History has never been drunker than Colin Hanks hunting an invincible wolf and its super-hot girlfriend

Here’s what’s up in the world of TV for Tuesday, November 3. All times are Eastern.
Top pick
Drunk History (Comedy Central, 10:30 p.m.): So, we left Drunk History out of last week’s What’s On Tonight, because apparently somebody was too drunk to properly double-check that it was a new episode in the ancient prophecies—wait, scratch that, make that “the TV Guide listings”—we consult to write these things. So, like many a drunkard in times gone by, we’re trying to make up for screwing up something basic with a grand but essentially meaningless gesture, which is to say: Hey, Drunk History is this week’s top pick! All rejoice! And tonight’s episode features Colin Hanks as the cofounder of the Boy Scouts on the hunt for a … well, you can read the headline. As Kayla Kumari Upadhyaya promises in her review, this one is enough to get an entire audience of teetotalers sloshed just by looking at it.
Also noted
Grandfathered/The Grinder/Scream Queens (Fox, 8 p.m./8:30 p.m./9 p.m.): The Kansas City Royals breaking the souls of the New York Mets and finishing the World Series in a rally-filled five games means Fox’s Tuesday night slate gets to return a week early. This week features trouble with preschool, Rob Lowe and Christina Applegate hooking up, and supernatural fun with Ouija boards, at least until the Royals can squeeze a couple singles into the gap and come back to steal another game from the Fox schedule. They just don’t know how to shut it off!
The Flash (CW, 8 p.m.): The latest visitor from Earth-2 is Dr. Light, but which one? The evil male original, or the heroic female successor? Just to muddy the waters, this Dr. Light is a woman, yet she also blinds the Flash, so … classic misunderstanding between superheroes, maybe? Also, Barry and Patty go on a date, which is going to be so, so awkward.
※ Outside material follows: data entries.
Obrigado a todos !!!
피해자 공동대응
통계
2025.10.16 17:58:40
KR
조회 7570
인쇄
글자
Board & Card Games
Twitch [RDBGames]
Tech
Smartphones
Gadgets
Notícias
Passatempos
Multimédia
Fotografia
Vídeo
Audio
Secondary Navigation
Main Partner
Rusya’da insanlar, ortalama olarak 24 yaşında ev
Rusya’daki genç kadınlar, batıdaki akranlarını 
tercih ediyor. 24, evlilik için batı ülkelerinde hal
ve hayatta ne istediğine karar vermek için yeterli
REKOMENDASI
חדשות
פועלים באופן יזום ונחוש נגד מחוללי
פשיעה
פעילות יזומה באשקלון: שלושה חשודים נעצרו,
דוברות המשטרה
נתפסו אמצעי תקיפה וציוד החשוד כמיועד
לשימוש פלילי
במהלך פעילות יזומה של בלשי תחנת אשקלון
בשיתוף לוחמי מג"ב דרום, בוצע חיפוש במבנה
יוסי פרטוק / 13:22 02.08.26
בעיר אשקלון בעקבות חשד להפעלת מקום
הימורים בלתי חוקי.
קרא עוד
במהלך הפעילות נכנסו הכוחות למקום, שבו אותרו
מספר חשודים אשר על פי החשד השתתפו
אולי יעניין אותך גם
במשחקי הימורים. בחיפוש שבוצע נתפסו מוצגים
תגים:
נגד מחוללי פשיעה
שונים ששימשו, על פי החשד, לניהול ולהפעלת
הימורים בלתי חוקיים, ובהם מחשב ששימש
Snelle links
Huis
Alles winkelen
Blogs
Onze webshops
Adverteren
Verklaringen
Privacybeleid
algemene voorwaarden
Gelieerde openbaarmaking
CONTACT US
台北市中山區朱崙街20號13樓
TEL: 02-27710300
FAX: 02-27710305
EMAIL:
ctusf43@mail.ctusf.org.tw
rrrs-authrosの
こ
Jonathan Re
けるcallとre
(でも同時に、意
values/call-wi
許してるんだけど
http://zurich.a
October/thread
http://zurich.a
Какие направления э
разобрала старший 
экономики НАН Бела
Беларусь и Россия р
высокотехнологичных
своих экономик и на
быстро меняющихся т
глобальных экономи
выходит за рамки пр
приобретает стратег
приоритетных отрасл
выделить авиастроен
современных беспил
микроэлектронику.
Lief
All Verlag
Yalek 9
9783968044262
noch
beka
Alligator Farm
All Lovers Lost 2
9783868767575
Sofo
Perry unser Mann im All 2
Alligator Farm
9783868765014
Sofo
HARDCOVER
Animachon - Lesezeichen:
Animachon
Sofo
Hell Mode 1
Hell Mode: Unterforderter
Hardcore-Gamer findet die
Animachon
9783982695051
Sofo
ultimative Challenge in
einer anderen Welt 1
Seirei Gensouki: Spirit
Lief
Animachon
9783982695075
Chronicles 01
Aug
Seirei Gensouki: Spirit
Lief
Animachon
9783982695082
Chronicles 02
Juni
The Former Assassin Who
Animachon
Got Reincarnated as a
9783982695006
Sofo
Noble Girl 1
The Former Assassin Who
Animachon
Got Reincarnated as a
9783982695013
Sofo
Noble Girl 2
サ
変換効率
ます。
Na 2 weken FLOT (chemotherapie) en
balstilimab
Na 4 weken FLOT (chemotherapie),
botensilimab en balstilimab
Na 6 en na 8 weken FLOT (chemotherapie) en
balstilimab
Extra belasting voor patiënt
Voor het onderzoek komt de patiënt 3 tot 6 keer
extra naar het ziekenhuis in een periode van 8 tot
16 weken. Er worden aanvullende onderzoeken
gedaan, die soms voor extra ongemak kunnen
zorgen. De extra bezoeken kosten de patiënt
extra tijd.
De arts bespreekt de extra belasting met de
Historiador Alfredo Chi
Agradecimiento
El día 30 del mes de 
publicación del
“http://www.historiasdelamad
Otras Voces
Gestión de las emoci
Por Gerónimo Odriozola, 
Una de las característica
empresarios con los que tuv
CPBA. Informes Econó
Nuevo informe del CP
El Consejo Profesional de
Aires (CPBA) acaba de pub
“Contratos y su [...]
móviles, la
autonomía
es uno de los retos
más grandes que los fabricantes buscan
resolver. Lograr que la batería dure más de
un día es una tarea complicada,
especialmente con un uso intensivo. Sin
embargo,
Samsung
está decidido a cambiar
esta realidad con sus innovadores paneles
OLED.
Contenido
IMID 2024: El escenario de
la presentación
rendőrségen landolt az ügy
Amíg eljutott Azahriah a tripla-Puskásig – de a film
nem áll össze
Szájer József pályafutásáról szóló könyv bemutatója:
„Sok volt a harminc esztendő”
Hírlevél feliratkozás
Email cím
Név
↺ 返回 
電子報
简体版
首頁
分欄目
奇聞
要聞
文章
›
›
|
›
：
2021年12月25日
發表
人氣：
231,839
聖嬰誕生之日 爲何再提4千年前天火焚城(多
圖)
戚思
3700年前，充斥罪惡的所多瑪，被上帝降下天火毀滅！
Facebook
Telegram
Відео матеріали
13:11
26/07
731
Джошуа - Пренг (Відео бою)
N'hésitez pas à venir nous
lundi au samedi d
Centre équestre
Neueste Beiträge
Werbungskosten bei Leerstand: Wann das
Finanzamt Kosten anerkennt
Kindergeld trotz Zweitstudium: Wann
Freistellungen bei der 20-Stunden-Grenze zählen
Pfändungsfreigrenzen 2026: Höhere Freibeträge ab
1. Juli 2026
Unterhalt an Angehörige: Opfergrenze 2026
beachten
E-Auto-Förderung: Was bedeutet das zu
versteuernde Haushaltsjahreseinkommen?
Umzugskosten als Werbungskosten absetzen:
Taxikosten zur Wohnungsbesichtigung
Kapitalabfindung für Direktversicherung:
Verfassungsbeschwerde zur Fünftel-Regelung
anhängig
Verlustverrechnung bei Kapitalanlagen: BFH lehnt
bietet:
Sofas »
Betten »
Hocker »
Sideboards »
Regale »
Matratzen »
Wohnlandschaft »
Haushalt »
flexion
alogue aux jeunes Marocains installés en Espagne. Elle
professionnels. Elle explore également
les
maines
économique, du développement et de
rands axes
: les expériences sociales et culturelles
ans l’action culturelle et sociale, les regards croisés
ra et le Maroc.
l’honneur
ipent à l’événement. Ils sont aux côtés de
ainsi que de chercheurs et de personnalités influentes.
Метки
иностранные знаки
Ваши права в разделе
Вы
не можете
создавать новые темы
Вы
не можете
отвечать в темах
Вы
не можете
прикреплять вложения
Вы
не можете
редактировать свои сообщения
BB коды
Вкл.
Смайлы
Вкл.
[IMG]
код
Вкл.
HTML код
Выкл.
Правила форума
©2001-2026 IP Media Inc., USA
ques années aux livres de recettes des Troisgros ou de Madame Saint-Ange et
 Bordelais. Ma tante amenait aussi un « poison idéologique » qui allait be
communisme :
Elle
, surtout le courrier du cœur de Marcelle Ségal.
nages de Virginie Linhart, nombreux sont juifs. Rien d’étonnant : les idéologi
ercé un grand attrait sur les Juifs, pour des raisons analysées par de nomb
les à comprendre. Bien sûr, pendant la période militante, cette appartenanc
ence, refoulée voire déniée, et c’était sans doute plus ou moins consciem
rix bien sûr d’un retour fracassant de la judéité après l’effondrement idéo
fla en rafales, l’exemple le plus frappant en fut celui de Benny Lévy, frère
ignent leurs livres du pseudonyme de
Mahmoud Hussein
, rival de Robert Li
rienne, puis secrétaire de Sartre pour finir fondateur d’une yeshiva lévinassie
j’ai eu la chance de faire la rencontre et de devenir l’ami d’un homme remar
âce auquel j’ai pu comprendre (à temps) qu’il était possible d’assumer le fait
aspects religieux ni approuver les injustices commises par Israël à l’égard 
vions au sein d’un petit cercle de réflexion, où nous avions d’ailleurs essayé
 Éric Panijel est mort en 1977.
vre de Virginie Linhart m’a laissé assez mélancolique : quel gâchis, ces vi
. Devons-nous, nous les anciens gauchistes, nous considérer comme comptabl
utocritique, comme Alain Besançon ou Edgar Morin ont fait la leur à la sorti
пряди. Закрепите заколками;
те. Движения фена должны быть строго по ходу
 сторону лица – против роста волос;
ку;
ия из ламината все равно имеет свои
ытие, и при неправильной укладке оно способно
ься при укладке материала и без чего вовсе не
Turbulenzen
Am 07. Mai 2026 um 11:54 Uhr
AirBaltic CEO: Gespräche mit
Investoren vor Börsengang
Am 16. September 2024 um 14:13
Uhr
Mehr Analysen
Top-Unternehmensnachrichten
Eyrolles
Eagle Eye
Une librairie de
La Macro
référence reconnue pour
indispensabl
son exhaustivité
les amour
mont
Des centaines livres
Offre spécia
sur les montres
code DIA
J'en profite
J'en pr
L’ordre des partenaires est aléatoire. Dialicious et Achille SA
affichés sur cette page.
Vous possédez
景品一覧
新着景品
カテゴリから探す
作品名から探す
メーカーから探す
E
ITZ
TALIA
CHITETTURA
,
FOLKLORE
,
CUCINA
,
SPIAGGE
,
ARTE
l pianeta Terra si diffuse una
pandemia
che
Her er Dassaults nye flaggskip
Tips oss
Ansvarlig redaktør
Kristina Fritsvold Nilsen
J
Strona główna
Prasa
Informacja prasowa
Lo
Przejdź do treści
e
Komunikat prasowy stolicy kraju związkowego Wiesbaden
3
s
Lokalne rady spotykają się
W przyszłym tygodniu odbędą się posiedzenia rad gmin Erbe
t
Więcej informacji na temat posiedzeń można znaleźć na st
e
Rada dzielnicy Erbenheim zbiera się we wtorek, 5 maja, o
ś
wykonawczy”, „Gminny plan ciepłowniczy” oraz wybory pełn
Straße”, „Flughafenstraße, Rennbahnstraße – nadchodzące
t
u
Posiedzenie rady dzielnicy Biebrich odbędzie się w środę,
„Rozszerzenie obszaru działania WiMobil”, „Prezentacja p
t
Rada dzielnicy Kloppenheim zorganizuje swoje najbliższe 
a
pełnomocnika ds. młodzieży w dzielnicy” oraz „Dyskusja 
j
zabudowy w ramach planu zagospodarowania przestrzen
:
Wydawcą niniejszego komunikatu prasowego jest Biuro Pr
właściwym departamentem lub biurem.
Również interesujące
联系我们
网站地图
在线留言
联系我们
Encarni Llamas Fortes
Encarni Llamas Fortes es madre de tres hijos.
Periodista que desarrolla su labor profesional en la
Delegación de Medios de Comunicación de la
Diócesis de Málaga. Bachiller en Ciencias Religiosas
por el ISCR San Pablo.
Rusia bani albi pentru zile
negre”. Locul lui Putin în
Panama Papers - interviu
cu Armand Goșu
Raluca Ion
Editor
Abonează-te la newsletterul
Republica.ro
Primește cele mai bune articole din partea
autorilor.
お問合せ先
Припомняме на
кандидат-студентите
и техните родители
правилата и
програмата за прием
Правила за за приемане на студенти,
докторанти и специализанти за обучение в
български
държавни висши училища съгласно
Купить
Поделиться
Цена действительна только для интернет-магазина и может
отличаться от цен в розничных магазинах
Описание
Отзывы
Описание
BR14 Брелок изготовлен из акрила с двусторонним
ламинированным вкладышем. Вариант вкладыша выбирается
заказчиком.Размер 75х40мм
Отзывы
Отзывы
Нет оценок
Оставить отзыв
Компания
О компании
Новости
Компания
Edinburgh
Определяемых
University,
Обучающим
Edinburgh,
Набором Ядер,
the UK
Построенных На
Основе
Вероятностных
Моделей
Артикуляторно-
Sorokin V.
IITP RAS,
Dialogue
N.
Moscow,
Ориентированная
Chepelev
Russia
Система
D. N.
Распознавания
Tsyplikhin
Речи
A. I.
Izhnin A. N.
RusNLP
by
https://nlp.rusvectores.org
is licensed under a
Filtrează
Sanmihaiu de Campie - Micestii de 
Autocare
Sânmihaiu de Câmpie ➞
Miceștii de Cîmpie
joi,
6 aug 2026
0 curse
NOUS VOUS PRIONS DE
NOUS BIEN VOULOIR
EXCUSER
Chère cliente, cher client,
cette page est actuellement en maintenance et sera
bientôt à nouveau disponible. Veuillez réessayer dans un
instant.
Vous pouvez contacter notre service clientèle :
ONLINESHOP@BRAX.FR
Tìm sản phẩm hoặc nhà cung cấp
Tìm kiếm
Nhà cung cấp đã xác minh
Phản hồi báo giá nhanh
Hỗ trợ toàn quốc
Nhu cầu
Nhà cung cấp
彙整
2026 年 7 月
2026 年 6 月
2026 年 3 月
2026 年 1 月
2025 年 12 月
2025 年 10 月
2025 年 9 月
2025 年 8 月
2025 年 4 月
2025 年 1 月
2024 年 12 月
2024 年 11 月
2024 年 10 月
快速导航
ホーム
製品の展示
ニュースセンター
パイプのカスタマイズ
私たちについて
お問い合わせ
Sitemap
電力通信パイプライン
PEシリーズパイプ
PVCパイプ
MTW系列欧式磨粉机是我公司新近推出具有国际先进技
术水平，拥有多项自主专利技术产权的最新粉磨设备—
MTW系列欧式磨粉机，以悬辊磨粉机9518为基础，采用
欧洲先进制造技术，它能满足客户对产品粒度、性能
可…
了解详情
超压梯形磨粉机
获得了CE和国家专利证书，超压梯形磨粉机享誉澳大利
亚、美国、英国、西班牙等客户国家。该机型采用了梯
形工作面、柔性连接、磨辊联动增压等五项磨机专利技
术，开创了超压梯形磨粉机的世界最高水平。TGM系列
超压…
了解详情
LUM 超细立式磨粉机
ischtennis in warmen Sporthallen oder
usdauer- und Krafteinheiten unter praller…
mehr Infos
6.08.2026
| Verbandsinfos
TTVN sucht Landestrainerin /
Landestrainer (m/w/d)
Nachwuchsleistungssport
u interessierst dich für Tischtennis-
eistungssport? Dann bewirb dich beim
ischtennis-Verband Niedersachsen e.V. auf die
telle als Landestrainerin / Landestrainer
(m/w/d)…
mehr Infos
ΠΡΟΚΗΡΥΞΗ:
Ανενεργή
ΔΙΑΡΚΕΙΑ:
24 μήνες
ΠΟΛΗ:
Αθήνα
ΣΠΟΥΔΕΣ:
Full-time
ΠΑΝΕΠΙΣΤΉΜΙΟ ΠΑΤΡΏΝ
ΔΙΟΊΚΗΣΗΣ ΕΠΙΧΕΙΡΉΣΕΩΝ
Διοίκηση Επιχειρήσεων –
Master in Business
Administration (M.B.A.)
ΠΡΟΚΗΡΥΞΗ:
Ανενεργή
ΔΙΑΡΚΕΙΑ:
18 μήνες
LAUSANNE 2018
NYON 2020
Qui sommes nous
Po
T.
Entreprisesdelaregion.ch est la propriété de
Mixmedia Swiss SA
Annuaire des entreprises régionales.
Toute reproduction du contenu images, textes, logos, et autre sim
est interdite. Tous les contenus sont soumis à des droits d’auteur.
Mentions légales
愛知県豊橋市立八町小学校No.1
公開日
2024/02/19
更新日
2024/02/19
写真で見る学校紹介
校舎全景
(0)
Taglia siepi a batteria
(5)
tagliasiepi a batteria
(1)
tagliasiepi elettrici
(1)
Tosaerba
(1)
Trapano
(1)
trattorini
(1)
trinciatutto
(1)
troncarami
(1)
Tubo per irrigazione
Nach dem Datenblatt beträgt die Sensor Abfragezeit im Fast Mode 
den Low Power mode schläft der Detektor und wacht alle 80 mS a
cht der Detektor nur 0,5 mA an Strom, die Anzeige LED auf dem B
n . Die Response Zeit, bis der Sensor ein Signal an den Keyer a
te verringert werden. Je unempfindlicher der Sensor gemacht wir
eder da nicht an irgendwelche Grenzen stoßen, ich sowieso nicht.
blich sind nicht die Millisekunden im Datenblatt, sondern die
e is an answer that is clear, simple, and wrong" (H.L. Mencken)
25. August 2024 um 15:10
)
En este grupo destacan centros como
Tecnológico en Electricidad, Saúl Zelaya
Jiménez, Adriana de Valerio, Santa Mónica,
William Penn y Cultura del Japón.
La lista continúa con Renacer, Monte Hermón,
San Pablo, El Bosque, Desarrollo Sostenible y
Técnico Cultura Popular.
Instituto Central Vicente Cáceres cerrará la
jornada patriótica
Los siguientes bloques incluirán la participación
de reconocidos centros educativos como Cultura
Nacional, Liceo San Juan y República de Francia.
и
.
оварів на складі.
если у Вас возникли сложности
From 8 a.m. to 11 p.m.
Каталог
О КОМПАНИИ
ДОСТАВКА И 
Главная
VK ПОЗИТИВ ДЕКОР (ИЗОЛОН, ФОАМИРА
Scott Von Doviak is hoping for endearingly awkward, but we’re not counting on it.
30 For 30 (ESPN, 9 p.m.): Tonight’s documentary looks at title-winning Colorado Buffaloes coach Bill McCartney, who mixed football and religion more than maybe anyone before or since—and yes, we realize that’s saying a lot—as the founder of the Promise Keepers, which we were previously aware of only as the punchline to that one Simpsons joke. SEC country resident Noel Murray wonders which current coach might follow in McCartney’s openly devout footsteps, then immediately hopes that Louisiana State’s Les Miles never gets round to watching the first season of True Detective. Bringing Carcosa to Death Valley feels a little too right.
Regular coverage
The Mindy Project (Hulu)
Adventure Time (Cartoon Network, 8 p.m.)
The Muppets (ABC, 8 p.m.)
Fresh Off The Boat (ABC, 8:30 p.m.)
Marvel’s Agents Of S.H.I.E.L.D. (ABC, 9 p.m.)
iZombie (The CW, 9 p.m.)
Manhattan (WGN, 9 p.m.)
Hey, how long is The Bastard Executioner overrunning this week?
The Bastard Executioner (FX, 10 p.m.): Tonight’s episode is going until 11:15, so it’s overrunning by 15 minutes. Or, going by the prior average length of these episodes, it’s underrunning by 15 minutes. Kind of the new glass half-full, glass half-empty thing, if you think about it.
Elsewhere in TV Club
Molly Eichel has some high praise for Aziz Ansari’s new sitcom, Master Of None. Here’s her explanation of the Ansari’s protagonist, who is basically a grounded, less self-parodying version of Tom Haverford:
Dev is grounded and real, a guy who is at once so confident in his life but can be as equally flummoxed in his interactions with other people. It’s not that Dev stubbornly refuses to grow up, it’s that he really doesn’t have to. He became an actor after he was spotted by an agent in the park, not because of passion, and he can coast by on the royalties he makes from commercials. (Yes, he is that guy from the Go-Gurt commercial.) He can be in his 30s but still make stupid decisions because he has the luxury to do so. “You realize fun is a new thing, right?” Dev’s dad (played by the actor’s real father, Shoukath Ansari, who is quite delightful) says to him. “Fun is a luxury only your generation had.”